What the exercise asks: Any picture in the material should be left out, while all other lines are copied exactly.

Provided material:
○ ○ ○ ○ ○

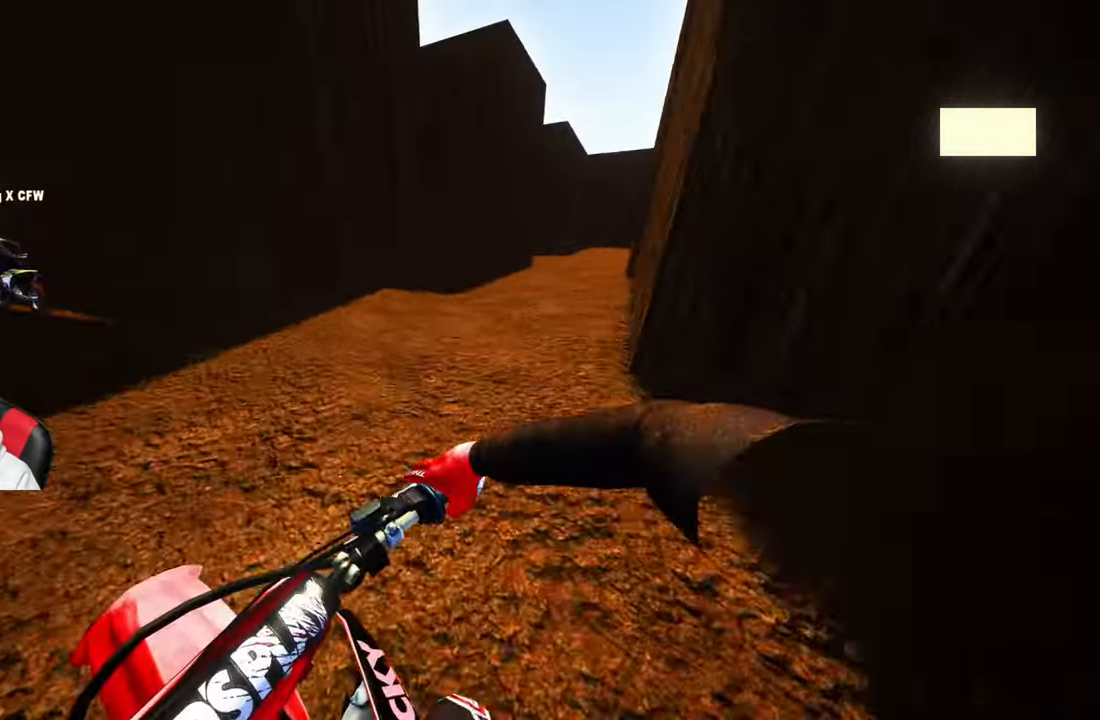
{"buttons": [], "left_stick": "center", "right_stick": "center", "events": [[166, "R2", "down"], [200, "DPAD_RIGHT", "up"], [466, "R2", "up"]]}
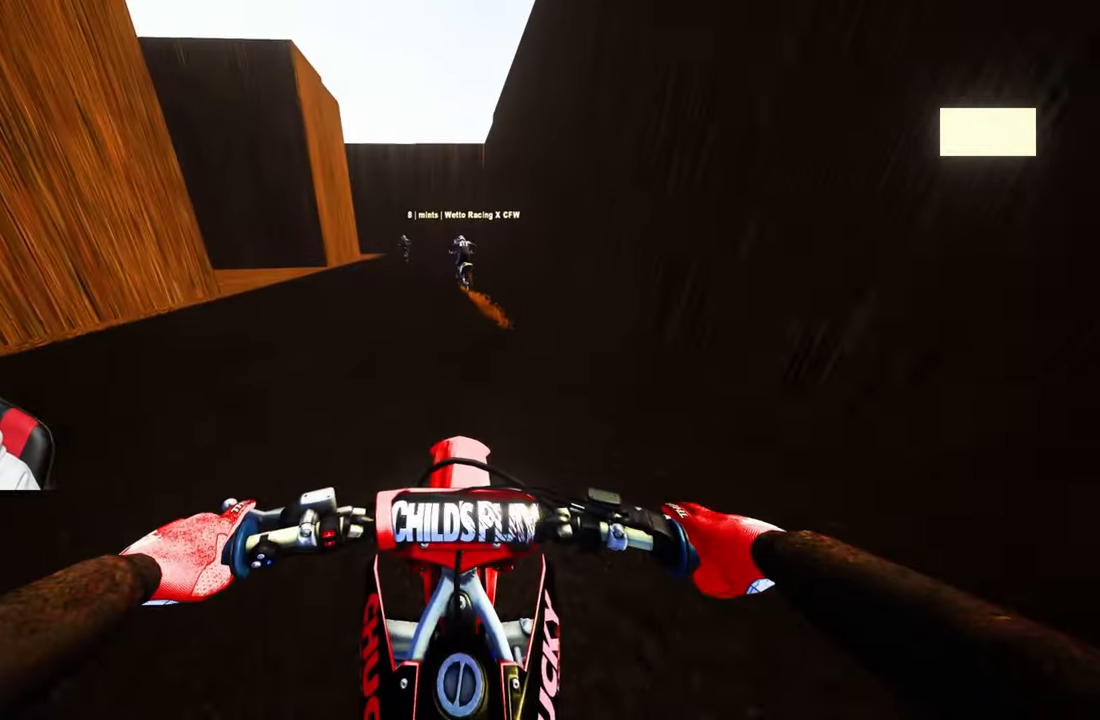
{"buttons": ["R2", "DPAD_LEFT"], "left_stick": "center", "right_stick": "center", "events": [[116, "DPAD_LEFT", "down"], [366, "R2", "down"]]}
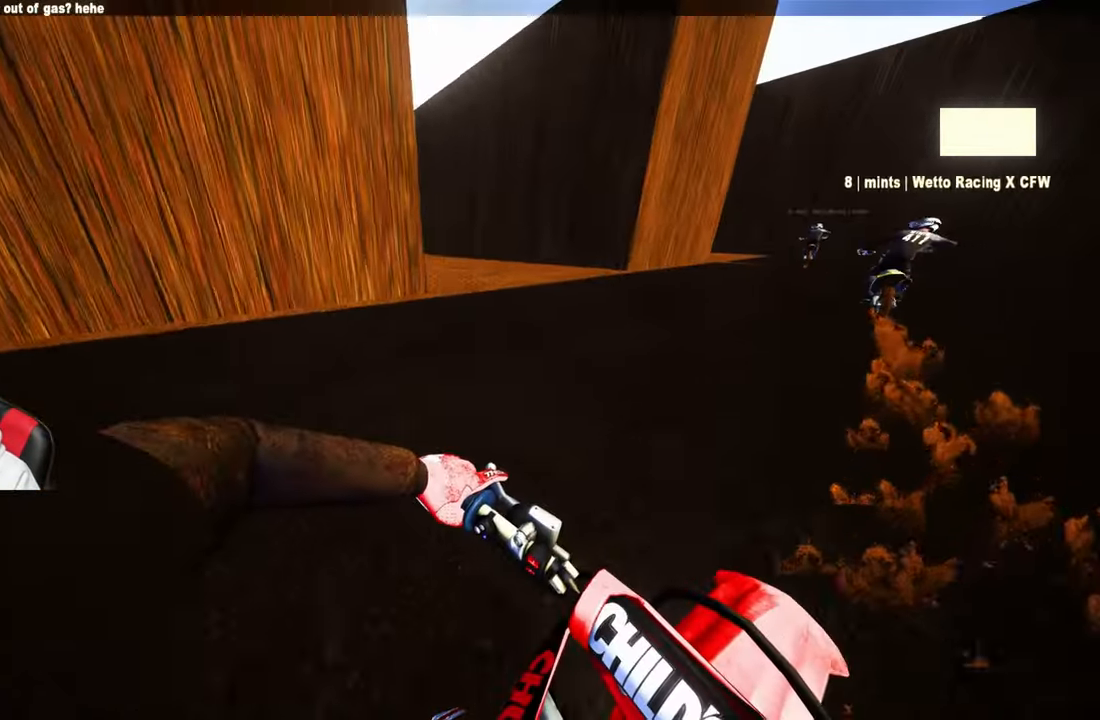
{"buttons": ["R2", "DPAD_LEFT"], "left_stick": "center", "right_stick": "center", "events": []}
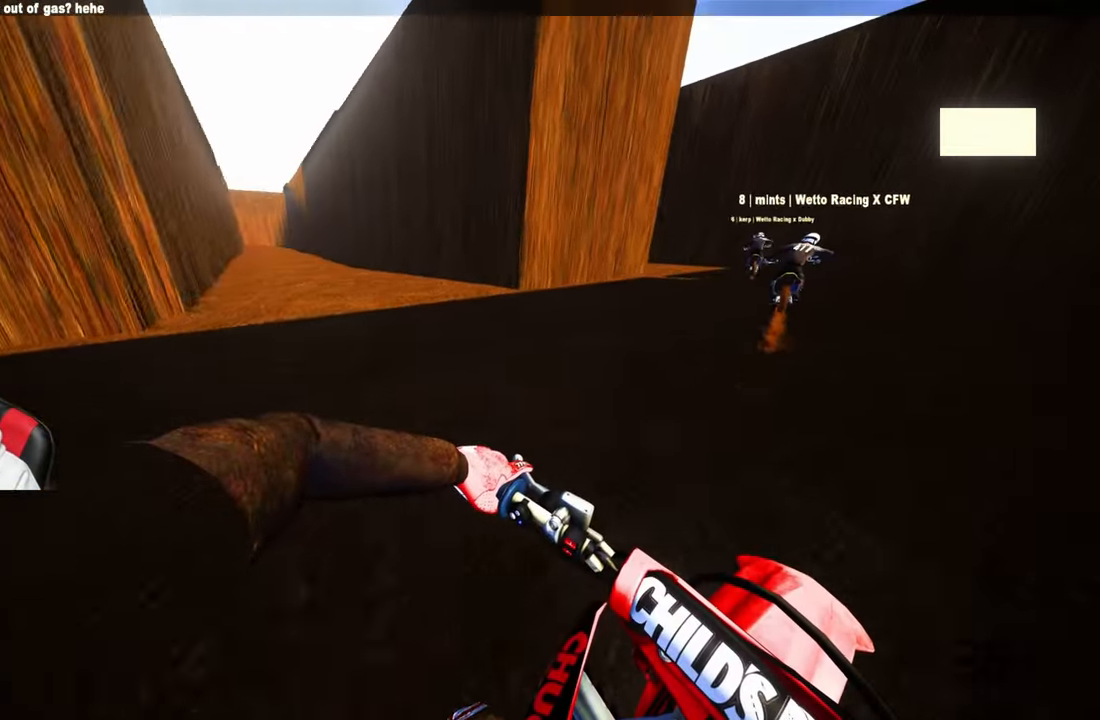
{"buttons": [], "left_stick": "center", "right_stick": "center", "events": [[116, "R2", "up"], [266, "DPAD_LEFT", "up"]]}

○ ○ ○ ○ ○

Task result:
{"buttons": [], "left_stick": "center", "right_stick": "center", "events": [[166, "R2", "down"], [200, "DPAD_RIGHT", "up"], [466, "R2", "up"]]}
{"buttons": ["R2", "DPAD_LEFT"], "left_stick": "center", "right_stick": "center", "events": [[116, "DPAD_LEFT", "down"], [366, "R2", "down"]]}
{"buttons": ["R2", "DPAD_LEFT"], "left_stick": "center", "right_stick": "center", "events": []}
{"buttons": [], "left_stick": "center", "right_stick": "center", "events": [[116, "R2", "up"], [266, "DPAD_LEFT", "up"]]}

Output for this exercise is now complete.